Methods: A comprehensive review was conducted to evaluate recent policy changes, current status, and future opportunities for CSR and IPD sharing, with a focus on industry-sponsored oncology trials. We analysed published cross-sectional studies that examined trials cited in FDA-approved drug labels. Additionally, we reviewed current policies of major pharmaceutical companies and regulatory agencies regarding CSR and IPD sharing.
Results: Policy changes by the EMA and Health Canada have facilitated the sharing of CSRs, yet operational challenges remain. Analysis of cross-sectional studies revealed that 35% of CSRs were publicly accessible through regulatory portals and 21% were available upon request from sponsors. 44% of CSRs remain inaccessible. For IPD, 45% of trials were eligible for data requests, but data was provided for only 77% of eligible trials. The median time to data provision was 123 days, with significant variability in data completeness. Overall, IPD was acquired from only 34% of trials - highlighting the risk of bias in systematic reviews relying on limited data.

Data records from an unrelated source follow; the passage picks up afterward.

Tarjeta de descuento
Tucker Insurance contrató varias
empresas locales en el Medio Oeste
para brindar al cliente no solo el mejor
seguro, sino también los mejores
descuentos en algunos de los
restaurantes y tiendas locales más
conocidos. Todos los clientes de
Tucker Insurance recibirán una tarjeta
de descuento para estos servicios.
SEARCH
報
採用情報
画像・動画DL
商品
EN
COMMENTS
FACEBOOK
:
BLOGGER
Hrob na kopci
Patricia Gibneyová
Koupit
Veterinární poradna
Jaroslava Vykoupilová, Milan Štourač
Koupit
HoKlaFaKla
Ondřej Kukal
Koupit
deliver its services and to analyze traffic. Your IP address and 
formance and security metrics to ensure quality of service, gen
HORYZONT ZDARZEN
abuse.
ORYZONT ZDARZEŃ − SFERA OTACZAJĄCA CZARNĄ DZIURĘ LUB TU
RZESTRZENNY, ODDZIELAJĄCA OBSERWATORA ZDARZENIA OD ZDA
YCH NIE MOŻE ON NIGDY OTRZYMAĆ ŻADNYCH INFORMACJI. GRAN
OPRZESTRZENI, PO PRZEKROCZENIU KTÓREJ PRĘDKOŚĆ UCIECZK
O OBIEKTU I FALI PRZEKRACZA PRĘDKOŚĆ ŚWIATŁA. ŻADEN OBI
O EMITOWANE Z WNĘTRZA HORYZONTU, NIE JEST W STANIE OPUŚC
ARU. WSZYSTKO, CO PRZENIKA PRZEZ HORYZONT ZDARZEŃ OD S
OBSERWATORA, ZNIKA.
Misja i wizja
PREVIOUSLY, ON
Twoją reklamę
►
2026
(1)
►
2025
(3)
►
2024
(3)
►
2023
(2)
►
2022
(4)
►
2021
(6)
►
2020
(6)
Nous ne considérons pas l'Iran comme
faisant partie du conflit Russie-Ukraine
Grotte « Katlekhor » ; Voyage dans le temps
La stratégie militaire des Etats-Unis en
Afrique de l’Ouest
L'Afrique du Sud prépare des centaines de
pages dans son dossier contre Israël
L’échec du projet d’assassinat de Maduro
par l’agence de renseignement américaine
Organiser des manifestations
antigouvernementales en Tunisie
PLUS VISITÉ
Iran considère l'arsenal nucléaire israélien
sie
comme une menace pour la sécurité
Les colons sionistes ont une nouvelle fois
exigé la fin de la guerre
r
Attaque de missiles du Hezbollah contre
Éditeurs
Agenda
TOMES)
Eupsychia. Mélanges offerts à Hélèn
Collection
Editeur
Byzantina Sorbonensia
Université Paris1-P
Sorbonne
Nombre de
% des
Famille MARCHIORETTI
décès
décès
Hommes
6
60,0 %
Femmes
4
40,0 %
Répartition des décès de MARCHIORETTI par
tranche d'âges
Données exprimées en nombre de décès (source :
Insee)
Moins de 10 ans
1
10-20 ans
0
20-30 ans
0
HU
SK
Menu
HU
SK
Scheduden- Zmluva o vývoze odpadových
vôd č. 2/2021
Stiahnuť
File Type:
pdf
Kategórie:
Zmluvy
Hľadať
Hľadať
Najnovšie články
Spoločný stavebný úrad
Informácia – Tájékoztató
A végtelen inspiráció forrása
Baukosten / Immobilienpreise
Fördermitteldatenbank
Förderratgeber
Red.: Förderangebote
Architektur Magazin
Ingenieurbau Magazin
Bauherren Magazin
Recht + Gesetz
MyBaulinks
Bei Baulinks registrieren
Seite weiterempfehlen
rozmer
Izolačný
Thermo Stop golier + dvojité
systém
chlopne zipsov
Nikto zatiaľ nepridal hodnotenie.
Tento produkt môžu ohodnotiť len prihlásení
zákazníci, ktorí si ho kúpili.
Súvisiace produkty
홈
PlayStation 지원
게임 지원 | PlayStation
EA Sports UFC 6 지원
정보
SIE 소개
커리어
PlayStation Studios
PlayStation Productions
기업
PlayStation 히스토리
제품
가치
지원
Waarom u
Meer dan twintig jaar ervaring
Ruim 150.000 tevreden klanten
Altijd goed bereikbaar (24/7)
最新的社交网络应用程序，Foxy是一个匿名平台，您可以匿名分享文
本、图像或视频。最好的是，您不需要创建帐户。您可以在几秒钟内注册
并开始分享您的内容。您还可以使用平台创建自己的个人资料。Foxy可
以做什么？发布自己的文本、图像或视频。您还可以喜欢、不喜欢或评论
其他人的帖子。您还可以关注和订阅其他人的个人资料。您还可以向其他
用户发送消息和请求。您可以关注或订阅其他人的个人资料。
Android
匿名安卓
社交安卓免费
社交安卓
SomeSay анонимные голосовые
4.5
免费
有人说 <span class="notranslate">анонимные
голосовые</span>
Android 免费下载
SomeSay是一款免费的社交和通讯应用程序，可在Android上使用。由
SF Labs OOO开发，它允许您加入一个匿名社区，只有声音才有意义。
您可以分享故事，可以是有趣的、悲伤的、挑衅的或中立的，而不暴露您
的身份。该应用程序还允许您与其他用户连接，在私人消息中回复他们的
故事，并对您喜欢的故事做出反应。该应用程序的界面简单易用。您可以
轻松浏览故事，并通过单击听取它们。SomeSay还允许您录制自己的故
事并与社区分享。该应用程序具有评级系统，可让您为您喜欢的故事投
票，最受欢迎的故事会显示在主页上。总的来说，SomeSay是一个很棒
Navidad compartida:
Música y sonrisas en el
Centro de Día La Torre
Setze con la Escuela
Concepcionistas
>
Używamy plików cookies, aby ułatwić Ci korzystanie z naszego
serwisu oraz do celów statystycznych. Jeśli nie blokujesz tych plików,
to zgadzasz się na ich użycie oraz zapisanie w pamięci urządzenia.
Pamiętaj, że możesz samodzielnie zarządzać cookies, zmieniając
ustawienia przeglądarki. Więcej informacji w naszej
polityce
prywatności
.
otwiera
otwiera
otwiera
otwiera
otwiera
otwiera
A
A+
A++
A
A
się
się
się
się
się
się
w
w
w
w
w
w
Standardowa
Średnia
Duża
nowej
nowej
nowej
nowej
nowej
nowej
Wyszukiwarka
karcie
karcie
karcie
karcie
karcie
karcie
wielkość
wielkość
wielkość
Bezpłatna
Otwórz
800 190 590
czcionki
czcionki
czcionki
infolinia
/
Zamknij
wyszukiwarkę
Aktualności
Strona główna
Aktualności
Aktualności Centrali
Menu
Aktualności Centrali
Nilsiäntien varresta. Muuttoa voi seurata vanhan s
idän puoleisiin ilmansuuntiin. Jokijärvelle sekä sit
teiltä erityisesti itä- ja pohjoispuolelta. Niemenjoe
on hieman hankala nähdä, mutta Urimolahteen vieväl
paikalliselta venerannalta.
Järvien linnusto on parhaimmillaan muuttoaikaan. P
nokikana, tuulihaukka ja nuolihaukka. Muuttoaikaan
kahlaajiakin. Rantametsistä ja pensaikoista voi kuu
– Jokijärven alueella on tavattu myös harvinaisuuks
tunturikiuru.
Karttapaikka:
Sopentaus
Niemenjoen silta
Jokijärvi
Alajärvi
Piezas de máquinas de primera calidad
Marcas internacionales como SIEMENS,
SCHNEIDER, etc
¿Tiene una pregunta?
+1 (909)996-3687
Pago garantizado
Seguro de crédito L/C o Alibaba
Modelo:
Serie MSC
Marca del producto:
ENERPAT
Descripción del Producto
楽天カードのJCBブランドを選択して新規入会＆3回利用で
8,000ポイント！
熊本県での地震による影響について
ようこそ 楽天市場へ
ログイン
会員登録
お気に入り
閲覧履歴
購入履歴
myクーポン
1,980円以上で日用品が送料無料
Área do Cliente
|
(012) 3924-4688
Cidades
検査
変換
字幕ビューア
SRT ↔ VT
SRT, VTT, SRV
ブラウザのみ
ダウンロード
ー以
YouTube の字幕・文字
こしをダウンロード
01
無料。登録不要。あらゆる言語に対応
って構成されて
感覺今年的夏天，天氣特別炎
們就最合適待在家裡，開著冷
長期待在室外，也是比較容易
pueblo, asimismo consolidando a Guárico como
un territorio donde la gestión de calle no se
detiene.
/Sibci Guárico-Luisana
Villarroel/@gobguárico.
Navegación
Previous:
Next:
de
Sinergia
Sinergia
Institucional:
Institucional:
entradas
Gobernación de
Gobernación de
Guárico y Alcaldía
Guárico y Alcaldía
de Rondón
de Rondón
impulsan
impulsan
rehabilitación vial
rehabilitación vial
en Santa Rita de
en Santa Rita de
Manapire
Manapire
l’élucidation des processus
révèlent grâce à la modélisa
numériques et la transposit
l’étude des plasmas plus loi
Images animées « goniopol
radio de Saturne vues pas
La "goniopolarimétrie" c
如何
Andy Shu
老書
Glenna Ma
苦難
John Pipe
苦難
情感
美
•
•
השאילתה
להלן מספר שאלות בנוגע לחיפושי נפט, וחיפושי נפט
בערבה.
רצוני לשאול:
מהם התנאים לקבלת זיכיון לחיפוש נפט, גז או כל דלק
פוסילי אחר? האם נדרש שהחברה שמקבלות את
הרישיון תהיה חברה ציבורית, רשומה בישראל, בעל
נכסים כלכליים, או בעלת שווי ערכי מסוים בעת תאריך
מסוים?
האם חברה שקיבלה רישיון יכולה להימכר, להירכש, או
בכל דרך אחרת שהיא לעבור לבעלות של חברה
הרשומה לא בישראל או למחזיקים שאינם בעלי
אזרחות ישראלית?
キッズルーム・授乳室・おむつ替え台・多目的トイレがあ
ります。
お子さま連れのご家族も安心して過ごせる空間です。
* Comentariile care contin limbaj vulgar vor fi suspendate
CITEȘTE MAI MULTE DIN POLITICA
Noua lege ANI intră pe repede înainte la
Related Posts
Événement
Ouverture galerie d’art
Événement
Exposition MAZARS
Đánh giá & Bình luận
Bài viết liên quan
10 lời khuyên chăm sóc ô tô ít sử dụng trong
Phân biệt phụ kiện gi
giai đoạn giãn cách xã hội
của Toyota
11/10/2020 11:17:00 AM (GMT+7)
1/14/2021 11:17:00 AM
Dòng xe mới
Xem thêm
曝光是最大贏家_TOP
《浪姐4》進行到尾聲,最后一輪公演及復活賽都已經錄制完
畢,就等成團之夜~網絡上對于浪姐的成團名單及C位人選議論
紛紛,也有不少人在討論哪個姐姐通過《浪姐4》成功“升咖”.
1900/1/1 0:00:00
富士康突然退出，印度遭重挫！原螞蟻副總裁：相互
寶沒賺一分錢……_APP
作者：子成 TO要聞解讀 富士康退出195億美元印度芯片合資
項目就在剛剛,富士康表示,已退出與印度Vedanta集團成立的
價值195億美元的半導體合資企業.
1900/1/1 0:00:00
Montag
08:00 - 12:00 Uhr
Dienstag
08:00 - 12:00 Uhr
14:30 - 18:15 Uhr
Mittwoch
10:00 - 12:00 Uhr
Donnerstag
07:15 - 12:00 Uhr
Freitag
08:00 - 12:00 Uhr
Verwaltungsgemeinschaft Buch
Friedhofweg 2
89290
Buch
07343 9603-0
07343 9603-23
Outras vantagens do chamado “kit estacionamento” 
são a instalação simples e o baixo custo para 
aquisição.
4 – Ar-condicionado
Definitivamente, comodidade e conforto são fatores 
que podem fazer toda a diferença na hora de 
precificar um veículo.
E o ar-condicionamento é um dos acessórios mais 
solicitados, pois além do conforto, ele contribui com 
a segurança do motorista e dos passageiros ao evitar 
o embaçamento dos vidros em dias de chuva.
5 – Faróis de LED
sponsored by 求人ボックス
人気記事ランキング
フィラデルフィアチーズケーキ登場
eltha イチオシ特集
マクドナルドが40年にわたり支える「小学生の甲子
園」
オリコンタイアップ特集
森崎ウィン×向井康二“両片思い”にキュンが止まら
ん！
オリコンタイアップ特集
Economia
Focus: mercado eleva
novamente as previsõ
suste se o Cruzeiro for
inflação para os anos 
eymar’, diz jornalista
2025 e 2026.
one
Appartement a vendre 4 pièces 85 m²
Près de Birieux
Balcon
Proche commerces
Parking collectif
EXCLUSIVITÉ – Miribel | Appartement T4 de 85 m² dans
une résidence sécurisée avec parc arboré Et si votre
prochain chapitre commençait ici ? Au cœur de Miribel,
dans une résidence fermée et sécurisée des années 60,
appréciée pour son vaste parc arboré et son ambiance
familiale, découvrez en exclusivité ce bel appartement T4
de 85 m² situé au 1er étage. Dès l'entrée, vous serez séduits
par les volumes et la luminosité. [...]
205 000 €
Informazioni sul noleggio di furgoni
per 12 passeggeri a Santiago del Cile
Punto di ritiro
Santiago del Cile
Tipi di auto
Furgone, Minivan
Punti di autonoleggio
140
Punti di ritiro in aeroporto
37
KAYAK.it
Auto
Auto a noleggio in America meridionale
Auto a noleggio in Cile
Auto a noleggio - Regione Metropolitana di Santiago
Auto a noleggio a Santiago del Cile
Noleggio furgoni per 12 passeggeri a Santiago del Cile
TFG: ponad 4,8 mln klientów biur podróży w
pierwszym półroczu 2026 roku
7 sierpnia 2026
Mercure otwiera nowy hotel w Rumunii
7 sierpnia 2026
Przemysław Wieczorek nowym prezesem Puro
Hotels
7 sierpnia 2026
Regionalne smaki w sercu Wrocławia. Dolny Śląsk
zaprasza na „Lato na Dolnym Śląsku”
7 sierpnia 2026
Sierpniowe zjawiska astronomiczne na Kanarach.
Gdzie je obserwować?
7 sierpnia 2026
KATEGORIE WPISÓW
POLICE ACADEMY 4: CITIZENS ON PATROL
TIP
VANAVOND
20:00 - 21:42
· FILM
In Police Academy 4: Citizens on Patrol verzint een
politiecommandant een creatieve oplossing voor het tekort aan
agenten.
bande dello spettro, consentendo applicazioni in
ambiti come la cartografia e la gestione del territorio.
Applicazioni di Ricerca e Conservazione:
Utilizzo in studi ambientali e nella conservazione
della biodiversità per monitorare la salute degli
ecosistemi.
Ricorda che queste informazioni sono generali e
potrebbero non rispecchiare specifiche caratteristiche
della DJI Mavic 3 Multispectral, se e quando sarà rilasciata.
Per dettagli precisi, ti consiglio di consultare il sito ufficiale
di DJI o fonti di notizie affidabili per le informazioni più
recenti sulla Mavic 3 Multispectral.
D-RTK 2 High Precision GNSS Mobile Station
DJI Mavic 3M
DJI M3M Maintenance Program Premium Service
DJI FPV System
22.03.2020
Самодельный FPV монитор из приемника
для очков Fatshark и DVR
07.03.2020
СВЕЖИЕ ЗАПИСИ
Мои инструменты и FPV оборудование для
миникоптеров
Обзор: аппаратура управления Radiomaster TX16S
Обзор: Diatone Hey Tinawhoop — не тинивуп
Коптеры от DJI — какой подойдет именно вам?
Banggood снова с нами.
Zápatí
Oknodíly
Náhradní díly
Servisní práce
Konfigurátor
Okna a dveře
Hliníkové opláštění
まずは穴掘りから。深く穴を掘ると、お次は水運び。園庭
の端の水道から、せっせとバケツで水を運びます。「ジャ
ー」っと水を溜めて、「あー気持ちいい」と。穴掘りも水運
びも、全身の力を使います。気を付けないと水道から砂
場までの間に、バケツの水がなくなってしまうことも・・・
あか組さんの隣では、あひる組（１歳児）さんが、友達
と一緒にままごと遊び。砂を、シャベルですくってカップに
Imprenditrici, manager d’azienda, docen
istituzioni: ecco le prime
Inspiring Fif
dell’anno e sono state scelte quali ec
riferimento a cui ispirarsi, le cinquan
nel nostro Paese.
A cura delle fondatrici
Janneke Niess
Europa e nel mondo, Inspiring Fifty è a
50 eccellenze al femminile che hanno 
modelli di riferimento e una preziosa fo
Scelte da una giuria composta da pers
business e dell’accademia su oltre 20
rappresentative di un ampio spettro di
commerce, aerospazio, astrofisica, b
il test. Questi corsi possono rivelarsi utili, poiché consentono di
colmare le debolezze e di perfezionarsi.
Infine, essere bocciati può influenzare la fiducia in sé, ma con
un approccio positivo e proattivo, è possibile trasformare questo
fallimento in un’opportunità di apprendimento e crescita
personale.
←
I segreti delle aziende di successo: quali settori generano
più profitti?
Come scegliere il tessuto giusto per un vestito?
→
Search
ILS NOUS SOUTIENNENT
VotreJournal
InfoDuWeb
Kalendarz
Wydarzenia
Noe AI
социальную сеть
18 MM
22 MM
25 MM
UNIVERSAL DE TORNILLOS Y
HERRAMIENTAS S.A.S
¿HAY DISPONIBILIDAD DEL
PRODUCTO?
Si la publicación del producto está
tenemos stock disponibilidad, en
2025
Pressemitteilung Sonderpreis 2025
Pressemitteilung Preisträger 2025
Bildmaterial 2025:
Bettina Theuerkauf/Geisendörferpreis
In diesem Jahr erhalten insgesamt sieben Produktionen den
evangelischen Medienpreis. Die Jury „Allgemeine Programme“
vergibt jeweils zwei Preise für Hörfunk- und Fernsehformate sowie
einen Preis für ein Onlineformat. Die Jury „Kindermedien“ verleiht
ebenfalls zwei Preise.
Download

Recommendations: To address these challenges, it is recommended to standardize CSR and IPD sharing policies, ensure immediate data availability upon drug approval, and employ independent panels for IPD request reviews. Comprehensive data sharing can facilitate practice-changing findings, improve systematic reviews, and enhance personalized patient care. Stakeholders, including regulatory bodies, journals, and the pharmaceutical industry, must collaborate to implement policies that promote transparency and maximize the potential for scientific discovery.